Barry didn’t tell him that only one of the letters he’d taken to the Shetlands in the past three days had been an apology. Instead, he took another sip of tea, mindful that he still had a morning’s bikeride ahead of him and that, while his cousins may have been comfortable using latrine pillars...

‘Well,’ he said, ‘I suppose I should—’

‘Oh, yes, your deliveries,’ the badger said, rising quick enough to clatter his teacup upon its saucer. ‘You’d better—I’d better show you—dark in here for your eyes, I expect—don’t want you bashing into anything expensive—’

Brock hustled ahead, whiskers twitching. At the door, he paused, hand on the knob, before turning to the post-hound. ‘It was a lovely letter,’ he said, quietly. ‘I suppose I’d better write,’ he started, opening the door—

To the sheets of rain now falling all over the path, the hill, and Barry’s bicycle … with its bags of flour for the Shetlands now entirely sodden. Barry’s face dropped.

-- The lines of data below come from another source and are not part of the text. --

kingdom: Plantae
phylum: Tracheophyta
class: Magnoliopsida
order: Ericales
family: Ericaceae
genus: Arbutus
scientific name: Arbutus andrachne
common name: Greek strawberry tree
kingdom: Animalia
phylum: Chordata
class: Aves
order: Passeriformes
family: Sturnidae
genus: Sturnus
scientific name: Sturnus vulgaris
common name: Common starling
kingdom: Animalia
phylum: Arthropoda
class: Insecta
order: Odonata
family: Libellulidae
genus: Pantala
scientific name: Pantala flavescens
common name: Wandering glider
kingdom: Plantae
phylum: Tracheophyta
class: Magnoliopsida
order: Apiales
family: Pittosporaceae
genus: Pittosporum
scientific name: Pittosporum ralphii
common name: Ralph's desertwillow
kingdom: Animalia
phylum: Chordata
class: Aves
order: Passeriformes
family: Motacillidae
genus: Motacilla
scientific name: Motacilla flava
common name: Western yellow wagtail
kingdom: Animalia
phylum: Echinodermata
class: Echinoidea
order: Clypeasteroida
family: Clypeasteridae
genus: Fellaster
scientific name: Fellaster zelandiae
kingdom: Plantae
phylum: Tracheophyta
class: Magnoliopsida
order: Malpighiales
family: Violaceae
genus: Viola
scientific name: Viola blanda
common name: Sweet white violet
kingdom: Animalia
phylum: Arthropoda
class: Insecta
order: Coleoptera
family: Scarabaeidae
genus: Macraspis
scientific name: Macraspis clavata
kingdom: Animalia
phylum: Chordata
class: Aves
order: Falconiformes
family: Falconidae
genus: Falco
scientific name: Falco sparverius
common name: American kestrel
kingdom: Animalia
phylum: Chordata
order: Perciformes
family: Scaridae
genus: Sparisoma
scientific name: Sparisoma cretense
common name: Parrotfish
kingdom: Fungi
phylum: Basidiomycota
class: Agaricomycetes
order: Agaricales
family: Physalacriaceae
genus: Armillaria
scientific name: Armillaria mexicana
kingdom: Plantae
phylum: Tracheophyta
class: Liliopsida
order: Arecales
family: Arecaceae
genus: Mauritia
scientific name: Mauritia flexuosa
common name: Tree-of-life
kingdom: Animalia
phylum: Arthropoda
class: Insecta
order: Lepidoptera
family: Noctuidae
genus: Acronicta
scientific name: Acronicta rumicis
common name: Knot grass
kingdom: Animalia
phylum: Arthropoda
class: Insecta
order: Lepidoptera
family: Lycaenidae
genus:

‘So much for the cake,’ he sighed.

‘Not with only eggs, cream, and sugar,’ the badger said, his whiskers twitching faster now. ‘But perhaps … you’d better follow me, pup, and stay close.’

#

Brock moved quickly through the burrow—and Barry, who’d spent the past five years riding around town on a bicycle while the badger had presumably sat in an armchair scowling at the newspaper, had to struggle to keep pace. He suspected even Graydon would lose to Brock’s increasingly urgent dash, as they turned left, then right, then left again, past more branching corridors and doorways than Barry had imagined lay behind Brock’s front door. Finally, they descended a spiralling set of stairs; Barry paused at the bottom to catch his breath, while Brock moved to a wooden rack and selected a particularly dusty bottle, wiping it off with a rag.

‘You’d better go,’ he said, passing the bottle back. ‘They’re expecting you, after all. I—’ he glanced back. ‘I think I may have left the kettle—’

‘But I haven’t the faintest idea,’ Barry said, pushing the bottle back toward Brock’s claws, ‘how to make eggnog. I am only a pup, after all.’

The badger scoffed.

#

They left when the rain eased up, and only a light drizzle pattered their coats as they walked up toward the Shetland’s house, Brock cradling the bottle carefully. Barry smiled to himself, reached up, and rang the door-knocker to make a quite unexpected delivery.